Pada ketinggian tersebut, hambatan udara meningkat drastis sehingga objek kehilangan kecepatan dan ketinggian secara cepat. Proses ini memicu gesekan intens yang menghasilkan panas tinggi, menyebabkan benda terbakar dan terfragmentasi menjadi beberapa bagian sebelum akhirnya jatuh ke permukaan Bumi.

BRIN memperkirakan pecahan benda tersebut kemungkinan besar jatuh tersebar di kawasan hutan atau di laut.

Thomas menjelaskan bahwa fenomena jatuhnya sampah antariksa bukan hal yang langka secara global, namun kejadian yang dapat disaksikan langsung saat melintas di wilayah Indonesia tergolong jarang.

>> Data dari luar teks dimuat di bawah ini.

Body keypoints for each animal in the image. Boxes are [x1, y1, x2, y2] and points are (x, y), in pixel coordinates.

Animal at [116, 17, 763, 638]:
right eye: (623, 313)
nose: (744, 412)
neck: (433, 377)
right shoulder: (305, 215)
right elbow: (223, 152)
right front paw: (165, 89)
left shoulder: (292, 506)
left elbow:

Peristiwa serupa terakhir kali terjadi pada 2022, ketika objek sejenis terlihat di Lampung dan jatuh di wilayah Sanggau, Kalimantan Barat.

Lebih lanjut, ia menegaskan bahwa fenomena ini pada umumnya tidak membahayakan masyarakat karena sebagian besar sampah antariksa akan habis terbakar di atmosfer sebelum mencapai permukaan Bumi.

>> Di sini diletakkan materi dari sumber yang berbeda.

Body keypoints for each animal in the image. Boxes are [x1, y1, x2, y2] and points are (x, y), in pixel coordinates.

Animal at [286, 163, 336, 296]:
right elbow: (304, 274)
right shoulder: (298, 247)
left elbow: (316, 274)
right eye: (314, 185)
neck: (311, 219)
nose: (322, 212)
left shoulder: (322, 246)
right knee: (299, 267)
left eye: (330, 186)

Risiko baru muncul apabila ada bagian yang tidak terbakar sempurna dan jatuh di area permukiman. Namun, hingga saat ini kondisi tersebut belum pernah terjadi.

Ia juga menjelaskan bahwa penyebab utama sampah antariksa jatuh ke Bumi adalah adanya hambatan udara pada orbit rendah. Bekas roket atau satelit yang sudah tidak aktif akan mengalami perlambatan akibat interaksi dengan atmosfer, sehingga ketinggiannya terus menurun hingga akhirnya masuk ke lapisan atmosfer padat dan terbakar.